The notice for public comment comes as outgoing FTC Commissioner Rohit Chopra criticized the Commission for having long “pursued a pro-merger policy” with respect to pharmaceutical mergers, noting that “commissioners across multiple administrations have been highly permissive” and that he was “unable to identify a single instance in recent history where the agency has filed a complaint in federal court seeking to halt a prescription drug company merger.”  Commissioner Chopra also stated that the agency has “generally been comfortable with superficial analyses of product overlaps resolved by settlements with a narrow set of divestitures” in lieu of “allocating resources to conduct robust investigations covering the full range of anticompetitive effects.” 
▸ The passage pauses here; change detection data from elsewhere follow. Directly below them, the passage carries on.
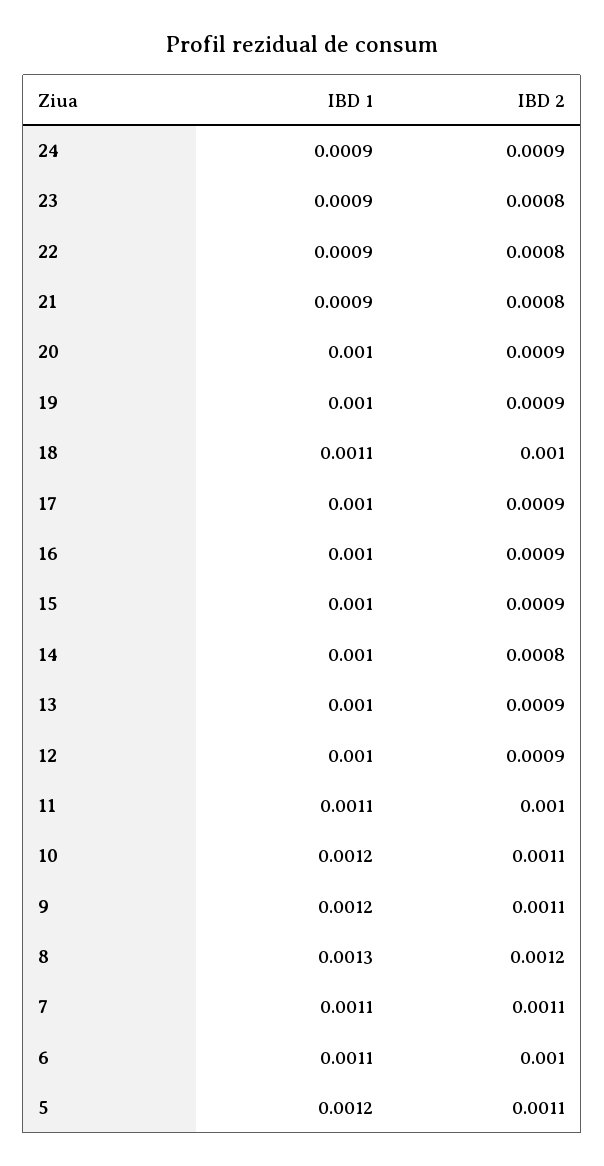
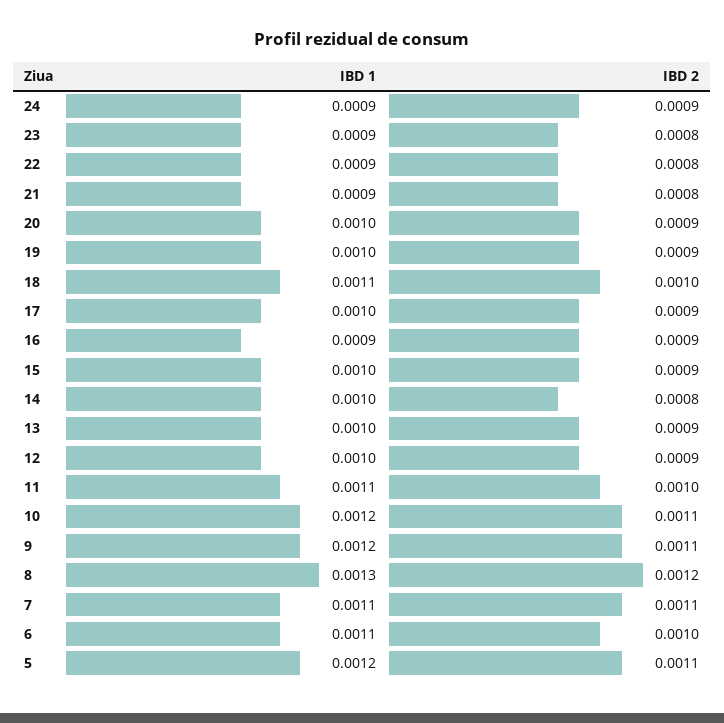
  {
    "IBD 1": {
      "24": 0.0009,
      "23": 0.0009,
      "22": 0.0009,
      "21": 0.0009,
      "20": 0.001,
      "19": 0.001,
      "18": 0.0011,
      "17": 0.001,
-     "16": 0.001,
+     "16": 0.0009,
      "15": 0.001,
      "14": 0.001,
      "13": 0.001,
      "12": 0.001,
      "11": 0.0011,
      "10": 0.0012,
      "9": 0.0012,
      "8": 0.0013,
      "7": 0.0011,
      "6": 0.0011,
      "5": 0.0012
    },
    "IBD 2": {
      "24": 0.0009,
      "23": 0.0008,
      "22": 0.0008,
      "21": 0.0008,
      "20": 0.0009,
      "19": 0.0009,
      "18": 0.001,
      "17": 0.0009,
      "16": 0.0009,
      "15": 0.0009,
      "14": 0.0008,
      "13": 0.0009,
      "12": 0.0009,
      "11": 0.001,
      "10": 0.0011,
      "9": 0.0011,
      "8": 0.0012,
      "7": 0.0011,
      "6": 0.001,
      "5": 0.0011
    }
  }

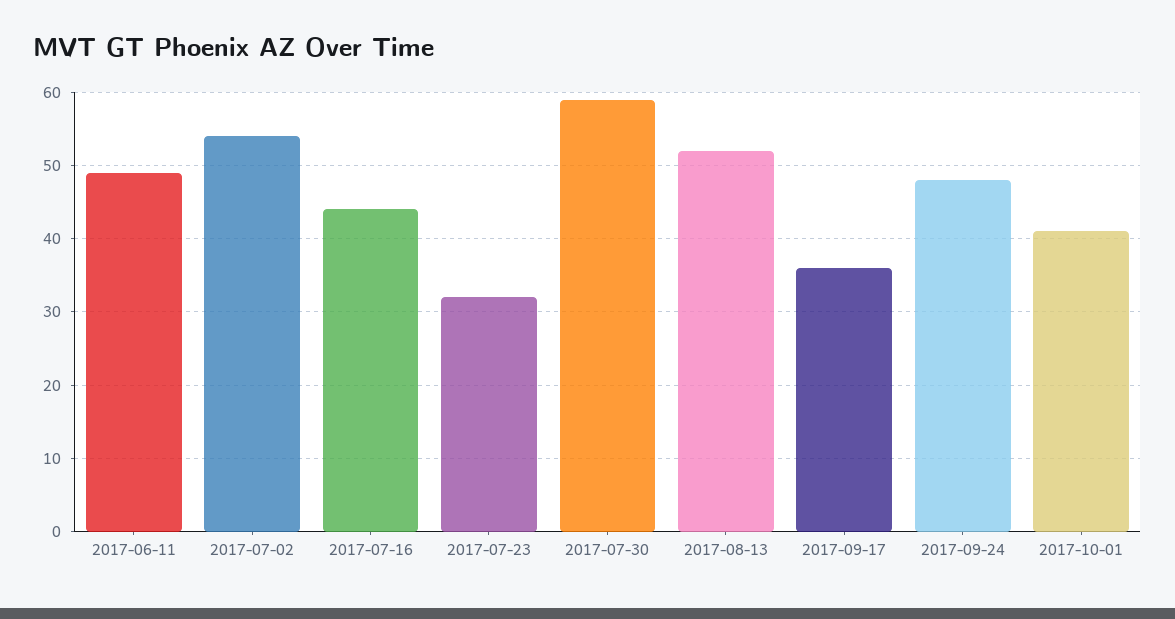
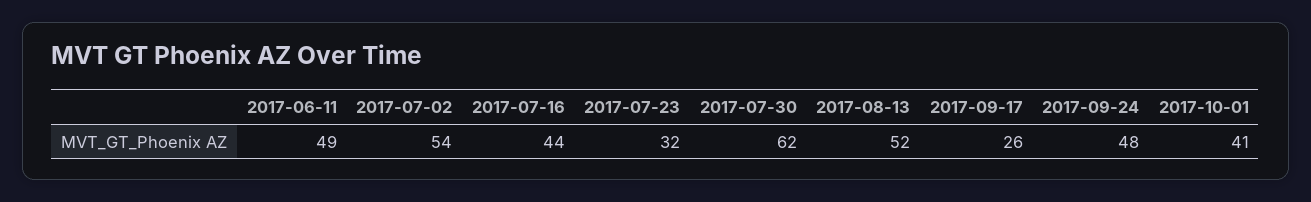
  {
    "2017-06-11": 49,
    "2017-07-02": 54,
    "2017-07-16": 44,
    "2017-07-23": 32,
-   "2017-07-30": 59,
+   "2017-07-30": 62,
    "2017-08-13": 52,
-   "2017-09-17": 36,
+   "2017-09-17": 26,
    "2017-09-24": 48,
    "2017-10-01": 41
  }

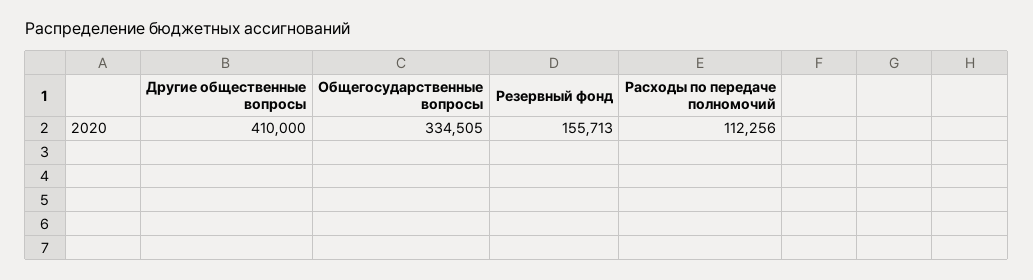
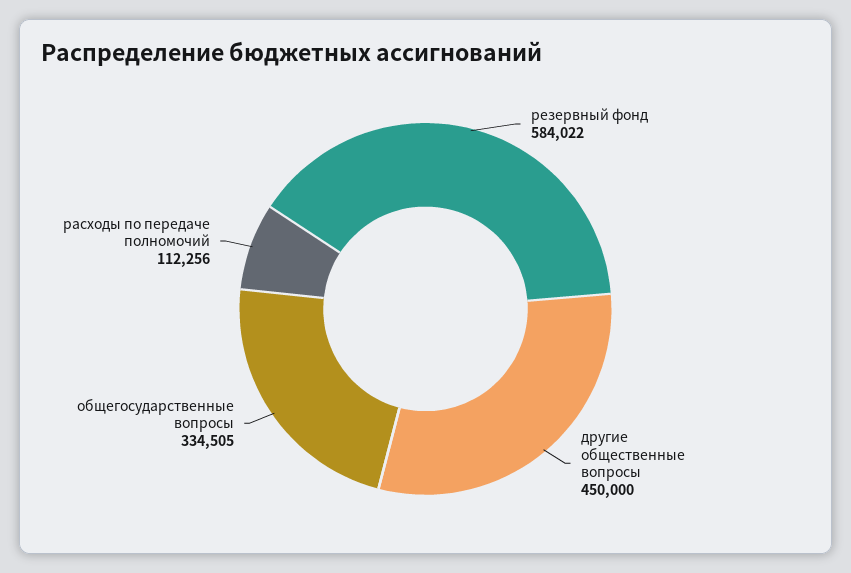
  {
-   "Другие общественные вопросы": 410000,
+   "Другие общественные вопросы": 450000,
    "Общегосударственные вопросы": 334505,
-   "Резервный фонд": 155713,
+   "Резервный фонд": 584022,
    "Расходы по передаче полномочий": 112256
  }

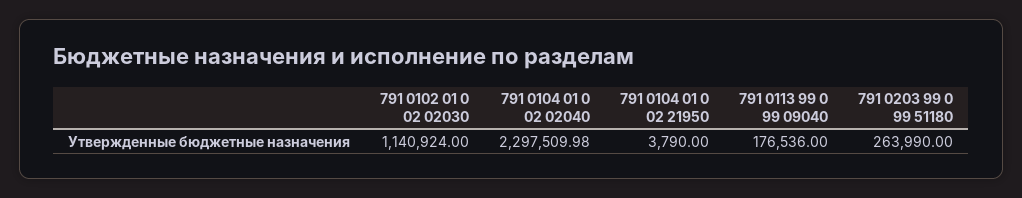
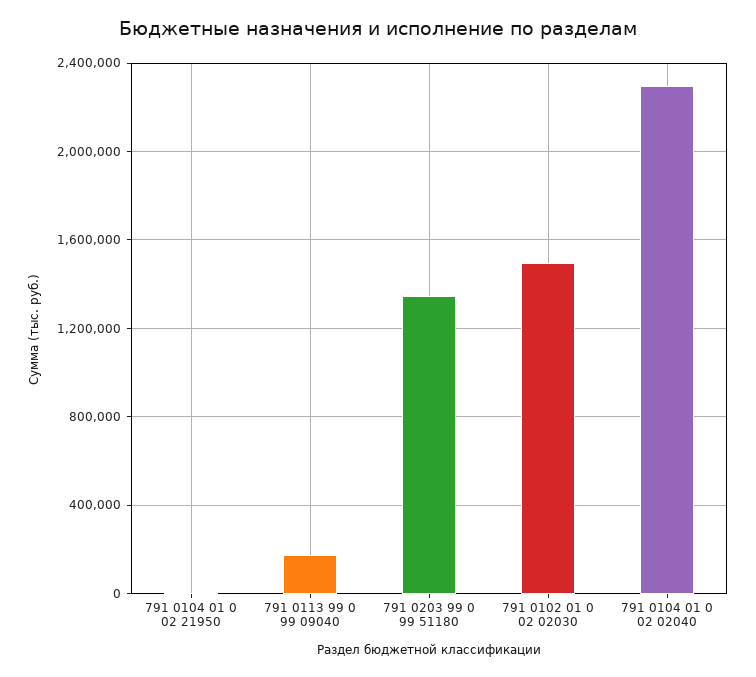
  {
-   "791 0102 01 0 02 02030": 1140924,
+   "791 0102 01 0 02 02030": 1500000,
    "791 0104 01 0 02 02040": 2297509.98,
    "791 0104 01 0 02 21950": 3790,
    "791 0113 99 0 99 09040": 176536,
-   "791 0203 99 0 99 51180": 263990
+   "791 0203 99 0 99 51180": 1350000
  }

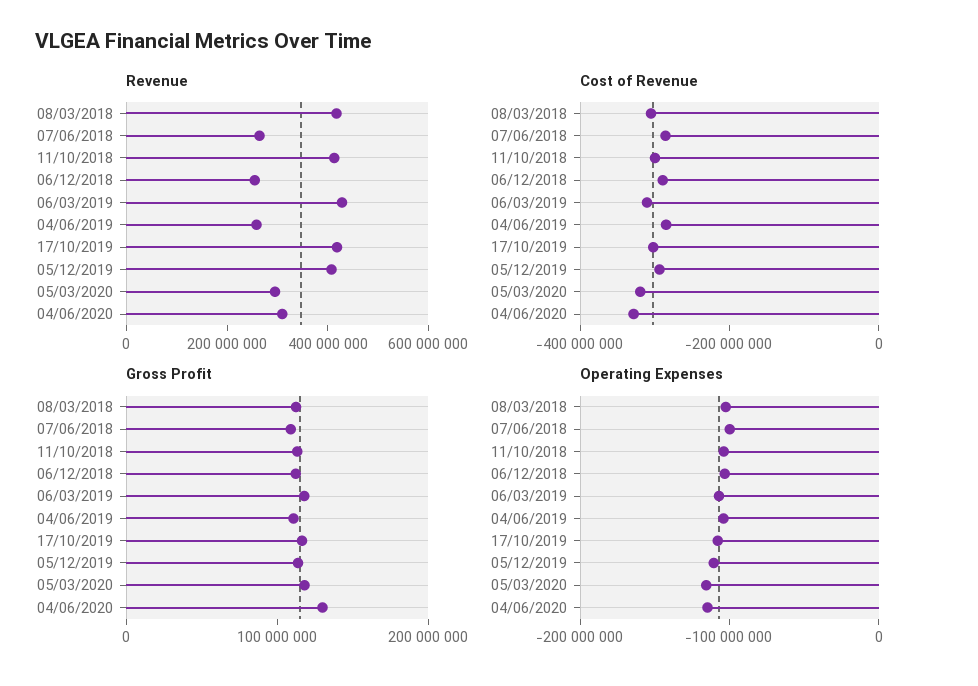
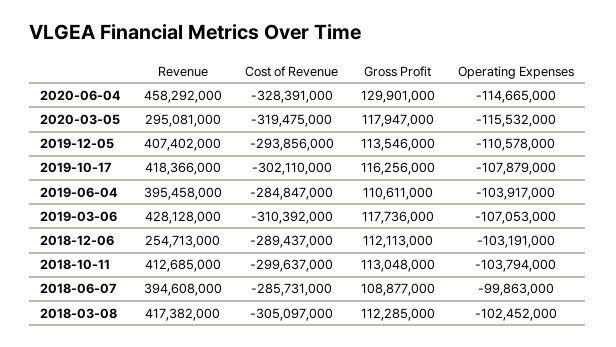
  {
    "Revenue": {
      "08/03/2018": 417382000,
-     "07/06/2018": 250000000,
+     "07/06/2018": 394608000,
      "11/10/2018": 412685000,
      "06/12/2018": 254713000,
      "06/03/2019": 428128000,
-     "04/06/2019": 250000000,
+     "04/06/2019": 395458000,
      "17/10/2019": 418366000,
      "05/12/2019": 407402000,
      "05/03/2020": 295081000,
-     "04/06/2020": 300000000
+     "04/06/2020": 458292000
    },
    "Cost of Revenue": {
      "08/03/2018": -305097000,
      "07/06/2018": -285731000,
      "11/10/2018": -299637000,
      "06/12/2018": -289437000,
      "06/03/2019": -310392000,
      "04/06/2019": -284847000,
      "17/10/2019": -302110000,
      "05/12/2019": -293856000,
      "05/03/2020": -319475000,
      "04/06/2020": -328391000
    },
    "Gross Profit": {
      "08/03/2018": 112285000,
      "07/06/2018": 108877000,
      "11/10/2018": 113048000,
      "06/12/2018": 112113000,
      "06/03/2019": 117736000,
      "04/06/2019": 110611000,
      "17/10/2019": 116256000,
      "05/12/2019": 113546000,
      "05/03/2020": 117947000,
      "04/06/2020": 129901000
    },
    "Operating Expenses": {
      "08/03/2018": -102452000,
      "07/06/2018": -99863000,
      "11/10/2018": -103794000,
      "06/12/2018": -103191000,
      "06/03/2019": -107053000,
      "04/06/2019": -103917000,
      "17/10/2019": -107879000,
      "05/12/2019": -110578000,
      "05/03/2020": -115532000,
      "04/06/2020": -114665000
    }
  }

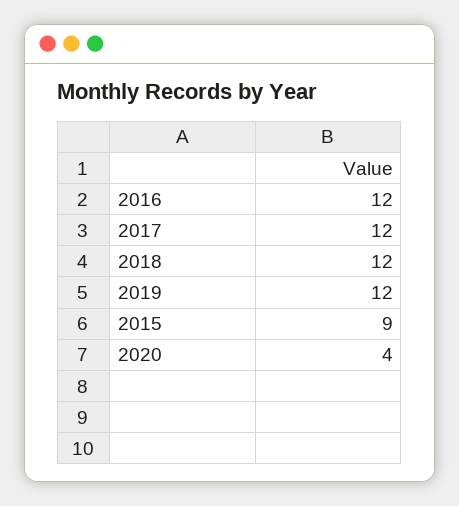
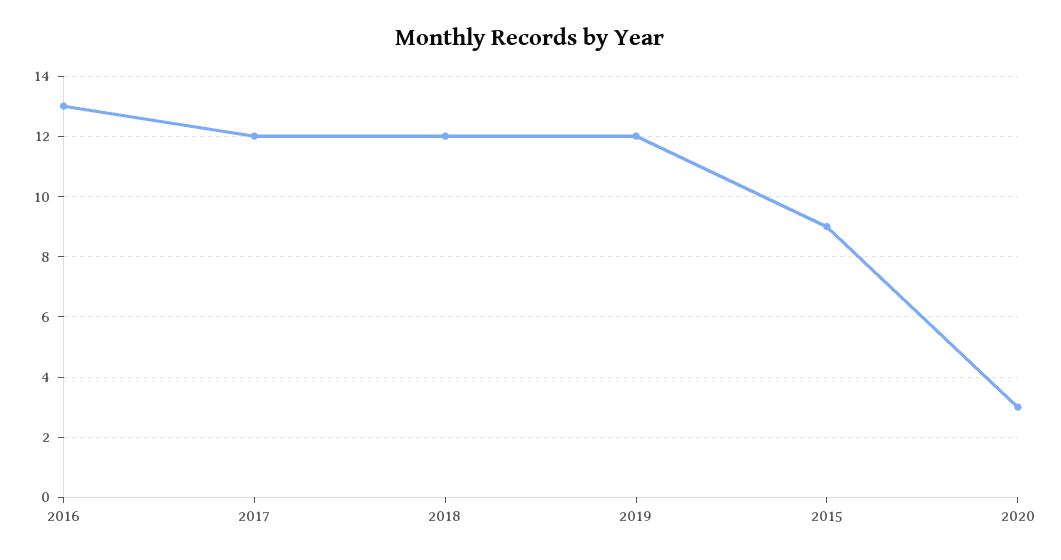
  {
-   "2016": 12,
+   "2016": 13,
    "2017": 12,
    "2018": 12,
    "2019": 12,
    "2015": 9,
-   "2020": 4
+   "2020": 3
  }

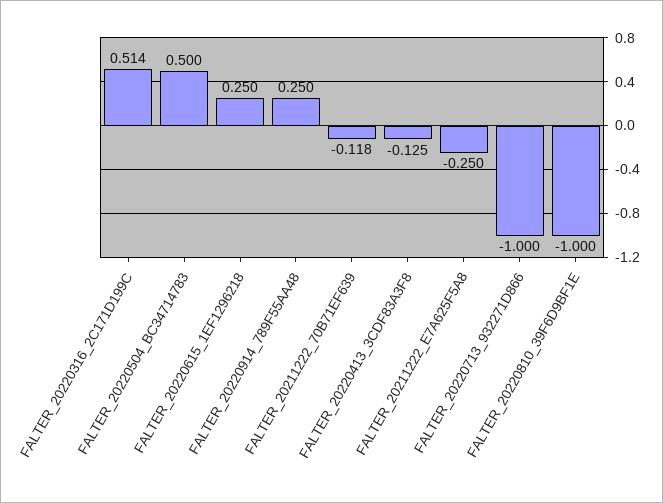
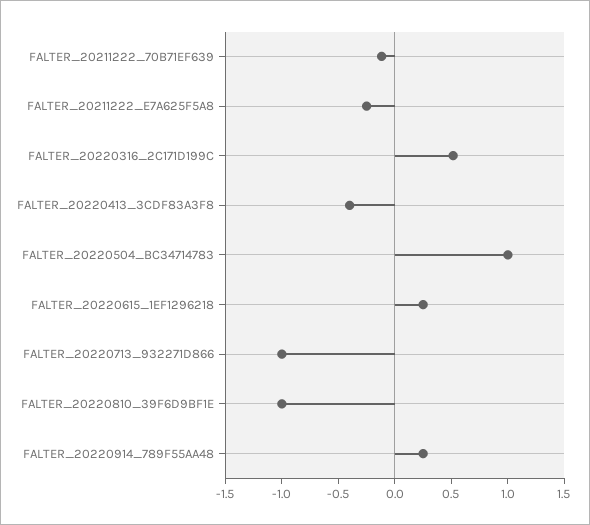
  {
    "FALTER_20220316_2C171D199C": 0.514,
-   "FALTER_20220504_BC34714783": 0.5,
+   "FALTER_20220504_BC34714783": 1,
    "FALTER_20220615_1EF1296218": 0.25,
    "FALTER_20220914_789F55AA48": 0.25,
    "FALTER_20211222_70B71EF639": -0.118,
-   "FALTER_20220413_3CDF83A3F8": -0.125,
+   "FALTER_20220413_3CDF83A3F8": -0.4,
    "FALTER_20211222_E7A625F5A8": -0.25,
    "FALTER_20220713_932271D866": -1,
    "FALTER_20220810_39F6D9BF1E": -1
  }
In contrast, FTC Commissioners Noah Joshua Phillips and Christine S. Wilson noted that while the FTC and other U.S. agencies will benefit from collaboration via the Task Force, but any assertions of systemic failure by the Commission’s review of pharmaceutical mergers must be supported by facts.  Commissioners Phillips and Wilson noted that any recalibration of the FTC’s current approach “should be undertaken only if warranted by industry dynamics, economic analysis, and transaction-specific evidence, and only after a thorough evaluation of how that new approach would work.”

Interested parties are invited to submit written comments on the topics described above to the FTC, on behalf of the Task Force on or before June 25, 2021.  Staff at the agencies will consider these comments when developing potential research projects or a public workshop agenda, and may use these comments in subsequent reports or policy papers.  The Task Force will receive and make available all submissions online through the FTC’s portal on www.regulations.gov.